UJ to develop open-source ventilators as Covid-19 cases rise

“Through our repair and maintenance undertaking, this assignment will build on the principles of circularity and create employment opportunities since there are large amounts of equipment that can be repaired and calibrated for reuse.”

DURBAN – Initial reports from researchers indicated that between 40-70percent South Africans were likely to contract the Covid-19. But with the country’s poor health system those who could have survived the diseases may die.

According to media reports, the public healthcare system has 1 111 operational ventilators with 2 105 operational in the private healthcare system. It is clear from the expected number of infections that this will not suffice.

South Africa to date, has 5 647 Covid-19 cases with the death toll standing at 103.

In response to this, the University of Johannesburg (UJ) is coordinating efforts to further develop open-source ventilators, support repair and maintenance efforts to bring out of warranty equipment into service.

A multidisciplinary team of engineers and healthcare practitioners at the UJ led by Dr Deon Sabatta and Dr Samson Masebinu have identified several simple, safe and scalable open-source designs that could meet the strict specifications for use with patients if further developed and tested.

“Ventilators are complex medical devices and it is more intricate than simply squeezing a bag. Our product includes devices such as pressure sensors, flow sensors and a number of control algorithms. It can, therefore, be set up to perform more advanced ventilation tasks such as Pressure Support Ventilation (PSV) or Synchronous Intermittent Mandatory Ventilation (SIMV). This is a step up in ventilation support by being able to assist patients further when they are tired from being on Continuous Positive Airway Pressure (CPAP) systems for extended periods of time,” said Sabatta.

The UJ Process Energy and Environmental Technology Station (UJ-PEETS) is supporting efforts to identify decommissioned ventilators at public and private hospitals to bring out of service equipment back online. They are focusing their efforts on e-Waste reduction in a circular economy to support the medical engineering maintenance programmes at hospitals.

“Through our repair and maintenance undertaking, this assignment will build on the principles of circularity and create employment opportunities since there are large amounts of equipment that can be repaired and calibrated for reuse, especially beyond our borders in South Africa.
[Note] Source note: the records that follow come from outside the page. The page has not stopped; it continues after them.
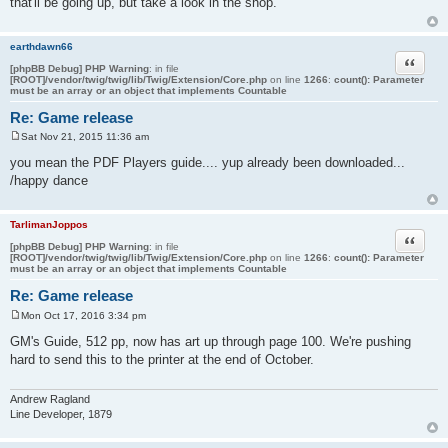
that'll be going up, but take a look in the shop.
t
earthdawn66
Quote
[phpBB Debug] PHP Warning
: in file
[ROOT]/vendor/twig/twig/lib/Twig/Extension/Core.php
on line
1266
:
count(): Parameter
must be an array or an object that implements Countable
Re: Game release
Sat Nov 21, 2015 11:36 am
P
o
you mean the PDF Players guide.... yup already been downloaded...
s
/happy dance
t
TarlimanJoppos
Quote
[phpBB Debug] PHP Warning
: in file
[ROOT]/vendor/twig/twig/lib/Twig/Extension/Core.php
on line
1266
:
count(): Parameter
must be an array or an object that implements Countable
Re: Game release
Mon Oct 17, 2016 3:34 pm
P
o
GM's Guide, 512 pp, now has art up through page 100. We're pushing
s
hard to send this to the printer at the end of October.
t
Andrew Ragland
Line Developer, 1879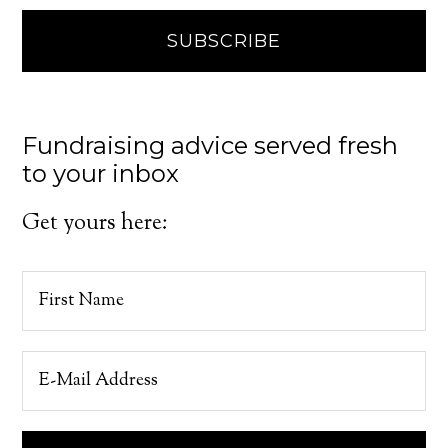
Fundraising advice served fresh
to your inbox
Get yours here: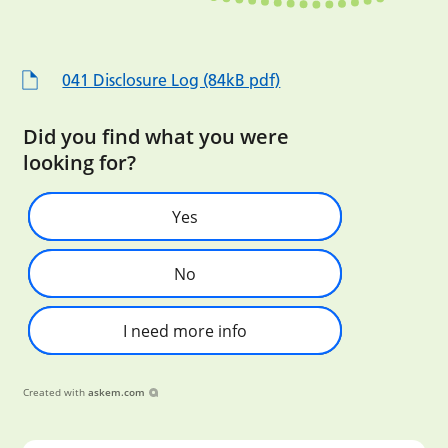
041 Disclosure Log (84kB pdf)
Did you find what you were
looking for?
Yes
No
I need more info
Created with
askem.com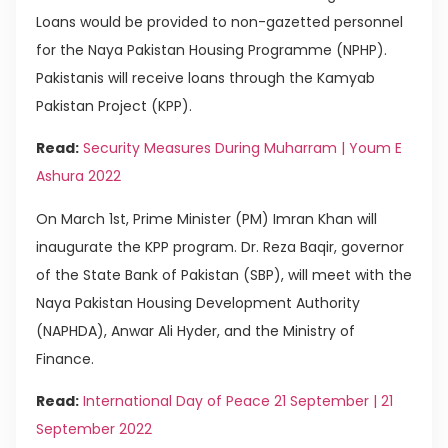
Loans would be provided to non-gazetted personnel
for the Naya Pakistan Housing Programme (NPHP).
Pakistanis will receive loans through the Kamyab
Pakistan Project (KPP).
Read:
Security Measures During Muharram | Youm E
Ashura 2022
On March 1st, Prime Minister (PM) Imran Khan will
inaugurate the KPP program. Dr. Reza Baqir, governor
of the State Bank of Pakistan (SBP), will meet with the
Naya Pakistan Housing Development Authority
(NAPHDA), Anwar Ali Hyder, and the Ministry of
Finance.
Read:
International Day of Peace 21 September | 21
September 2022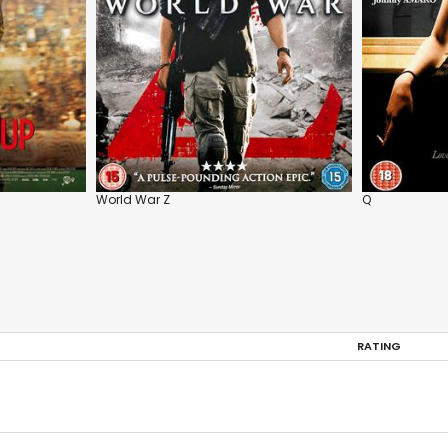
World War Z
Q
RATING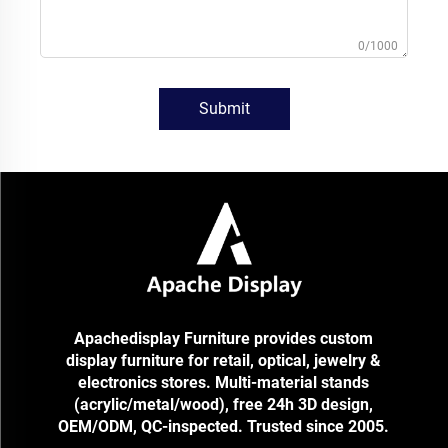
0/1000
Submit
Apachedisplay Furniture provides custom
display furniture for retail, optical, jewelry &
electronics stores. Multi-material stands
(acrylic/metal/wood), free 24h 3D design,
OEM/ODM, QC-inspected. Trusted since 2005.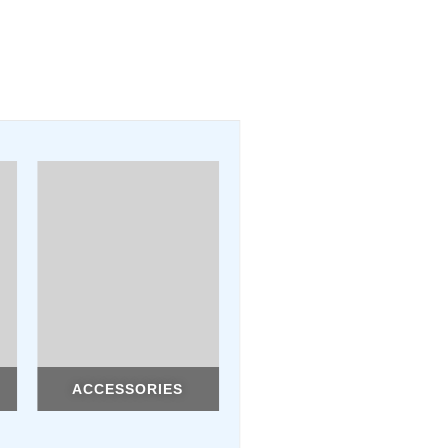
ACCESSORIES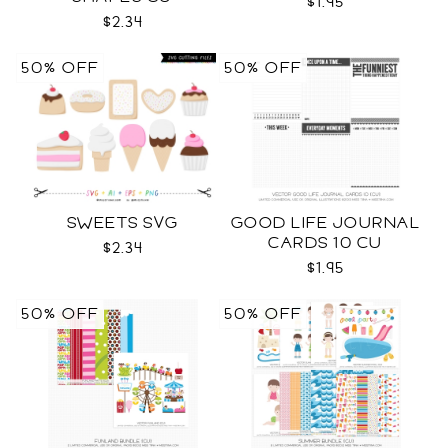
$1.95
$2.34
50% OFF
50% OFF
SWEETS SVG
GOOD LIFE JOURNAL
CARDS 10 CU
$2.34
$1.95
50% OFF
50% OFF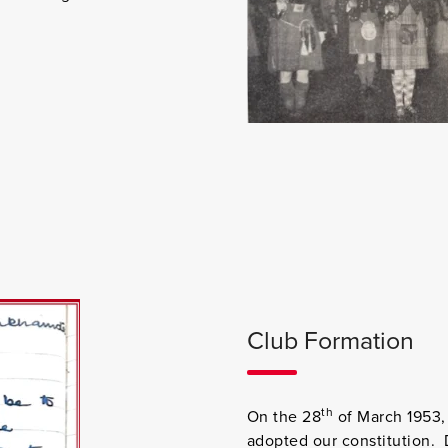
Club Formation
th
On the 28
of March 1953, 
adopted our constitution. 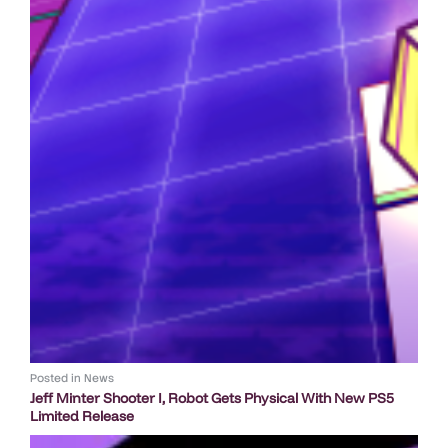
Posted in
News
Jeff Minter Shooter I, Robot Gets Physical With New PS5
Limited Release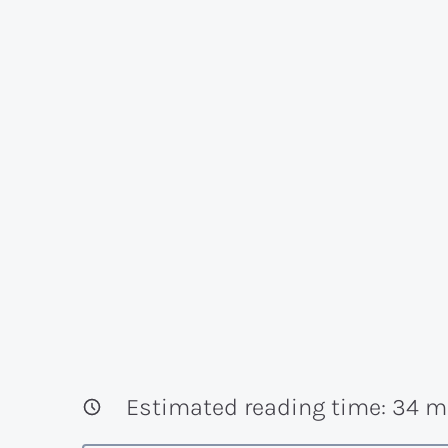
Estimated reading time:
34
mi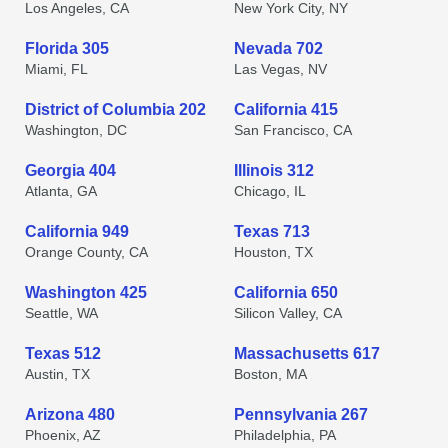
Los Angeles, CA
New York City, NY
Florida 305
Nevada 702
Miami, FL
Las Vegas, NV
District of Columbia 202
California 415
Washington, DC
San Francisco, CA
Georgia 404
Illinois 312
Atlanta, GA
Chicago, IL
California 949
Texas 713
Orange County, CA
Houston, TX
Washington 425
California 650
Seattle, WA
Silicon Valley, CA
Texas 512
Massachusetts 617
Austin, TX
Boston, MA
Arizona 480
Pennsylvania 267
Phoenix, AZ
Philadelphia, PA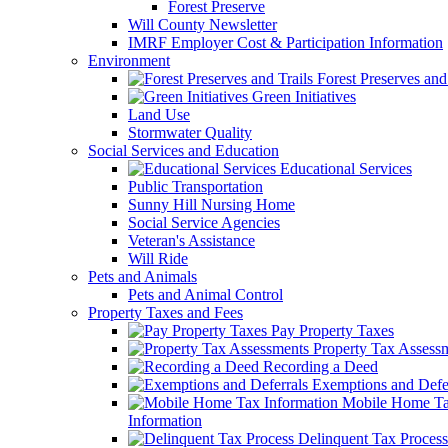
Forest Preserve
Will County Newsletter
IMRF Employer Cost & Participation Information
Environment
Forest Preserves and 
Green Initiatives
Land Use
Stormwater Quality
Social Services and Education
Educational Services
Public Transportation
Sunny Hill Nursing Home
Social Service Agencies
Veteran's Assistance
Will Ride
Pets and Animals
Pets and Animal Control
Property Taxes and Fees
Pay Property Taxes
Property Tax Assess
Recording a Deed
Exemptions and Defer
Mobile Home T
Information
Delinquent Tax Process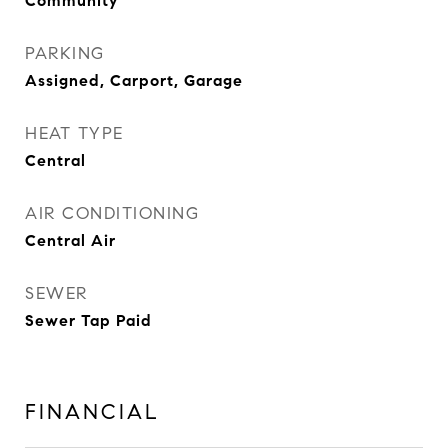
Community
PARKING
Assigned, Carport, Garage
HEAT TYPE
Central
AIR CONDITIONING
Central Air
SEWER
Sewer Tap Paid
FINANCIAL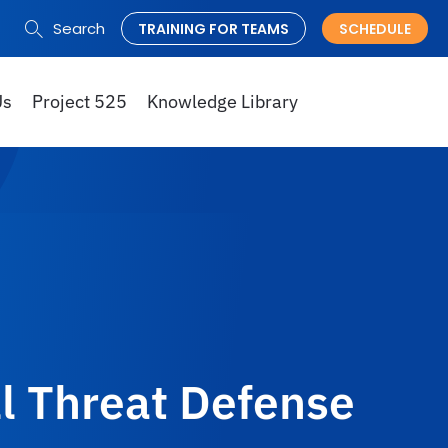
Search
TRAINING FOR TEAMS
SCHEDULE
Search
for:
Us
Project 525
Knowledge Library
l Threat Defense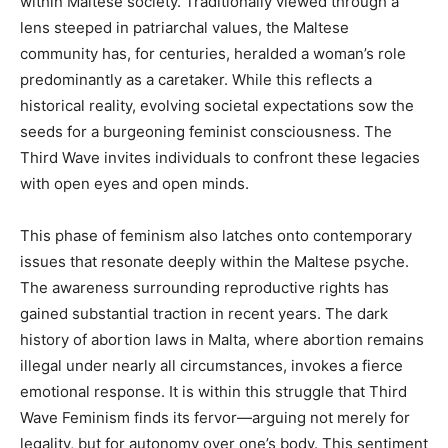
within Maltese society. Traditionally viewed through a
lens steeped in patriarchal values, the Maltese
community has, for centuries, heralded a woman’s role
predominantly as a caretaker. While this reflects a
historical reality, evolving societal expectations sow the
seeds for a burgeoning feminist consciousness. The
Third Wave invites individuals to confront these legacies
with open eyes and open minds.
This phase of feminism also latches onto contemporary
issues that resonate deeply within the Maltese psyche.
The awareness surrounding reproductive rights has
gained substantial traction in recent years. The dark
history of abortion laws in Malta, where abortion remains
illegal under nearly all circumstances, invokes a fierce
emotional response. It is within this struggle that Third
Wave Feminism finds its fervor—arguing not merely for
legality, but for autonomy over one’s body. This sentiment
There is no sector more critical at this moment than healthcare, which is why we are proud to play a role in helping to produce and revamp these critical life-saving devices,” explained Masebinu.

The Covid-19 pandemic has highlighted the skills shortage in facility and technical equipment maintenance at health care facilities, not only in South Africa but on the continent. The UJ-PEETS team said it is gearing up to support and upskill SMEs in the clinical technical services sector to deliver on the 500 percent to 1000 percent growth in ventilator production needed globally to prevent unnecessary deaths due to the shortage.